Acqua

Racconti oltre i margini: Acqua

  • Credevo che il mio stato fosse solido. Simile alla roccia o al legno lavorato. Mi sbagliavo. Sono liquido. Come una tinozza d’acqua che, senza il suo recipiente, potrebbe andare ovunque.

Quella mattina a lavoro mi sentivo strano. Mi formicolavano le mani, i piedi. Perfino la punta del naso.

“Giacomo, va tutto bene?”

Smisi di aprire e chiudere i palmi e restai con i pugni serrati. Quasi a voler bloccare la fuoriuscita di qualcosa. Mi voltai verso il mio capo, stampando un sorriso cordiale sul volto.

“Tutto regolare”

“Sicuro?”

A fatica, sbloccai il pollice che saettò verso l’alto.

“Affermativo”

“Perfetto, aspetto quei moduli”

“Arrivano”

Mi voltai nuovamente verso lo schermo del computer. Gli arti tremavano, in attesa dell’esplosione imminente.

Consegnai i documenti della giornata, poi rincasai. Mentre camminavo verso l’autobus, inciampai, improvvisamente sprovvisto di un appoggio solido.

“Va tutto bene?”

Due grandi occhi azzurri truccati si avvicinarono a me, sbarrati per lo spavento.

“Sìsì, va tutto bene. Grazie”

Poggiai la mano a terra e cercai di fare leva sulla punta del piede destro. Non ci riuscii.

“Le do una mano”

“Nono, ce la faccio”

Ero caduto in una piccola pozza d’acqua. Sentivo l’acqua bagnare rapidamente la scarpa di tela.

“Ecco, grazie”

Ero in piedi, eppure continuavo a sentirmi instabile. Zoppicai fino all’autobus, accusando con leggero fastidio l’acqua che scorreva lungo la pelle calda del piede.

Mi tenni con forza ai cappi pendenti del mezzo, respirando a fatica. Osservai a terra la pozza d’acqua che si allargava dalla superga bianca.

Arrivato a casa, salii le scale, ansimando. Il piede destro sfiorava appena terra, accompagnato da un tonfo umido di acqua che impregna gli indumenti. Feci scattare la chiave nella serratura ed entrai. Casa era buia e fredda, quasi come l’acqua che bagnava il mio piede destro.

Strisciai gli arti inferiori fino alla camera da letto, accesi la luce e stramazzai sul materasso.

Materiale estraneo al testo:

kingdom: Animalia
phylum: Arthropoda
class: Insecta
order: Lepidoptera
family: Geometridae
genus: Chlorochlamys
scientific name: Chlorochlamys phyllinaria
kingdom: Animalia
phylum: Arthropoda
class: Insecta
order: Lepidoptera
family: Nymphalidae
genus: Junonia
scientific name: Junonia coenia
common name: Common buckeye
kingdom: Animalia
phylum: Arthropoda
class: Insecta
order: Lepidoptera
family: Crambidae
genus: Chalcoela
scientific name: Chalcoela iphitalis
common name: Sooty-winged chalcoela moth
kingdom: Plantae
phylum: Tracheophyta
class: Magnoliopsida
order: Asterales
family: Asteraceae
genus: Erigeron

Afferrai la scarpa destra dal tallone e tirai. La scarpa atterrò al suolo e il piede restò alto.

Il calzino grigio, trasudava liquido trasparente che scorreva fragoroso a terra. L’arto sembrava tronco. Spaventoso, con una strana protuberanza di lato. Feci scivolare via il tessuto incollato al piede e osservai sgomento le piccole dita.

L’alluce era scomparso. Dal grosso foro laterale, zampillava senza tregua un fiotto d’acqua cristallina. Frugai nel calzino e recuperai il dito inerte.

La testa girava e crollai di nuovo sul materasso, lasciando che la mia acqua scorresse libera nell’appartamento.

Mentre mi sgonfiavo, mi chiesi se avessi lo stesso aspetto dei palloni sgonfi. Quelli che avevo adocchiato ogni tanto, negli angoli dei giardini. Probabilmente sarei scivolato anche io lì, tra le pieghe della città.

Chiusi gli occhi e lasciai scorrere.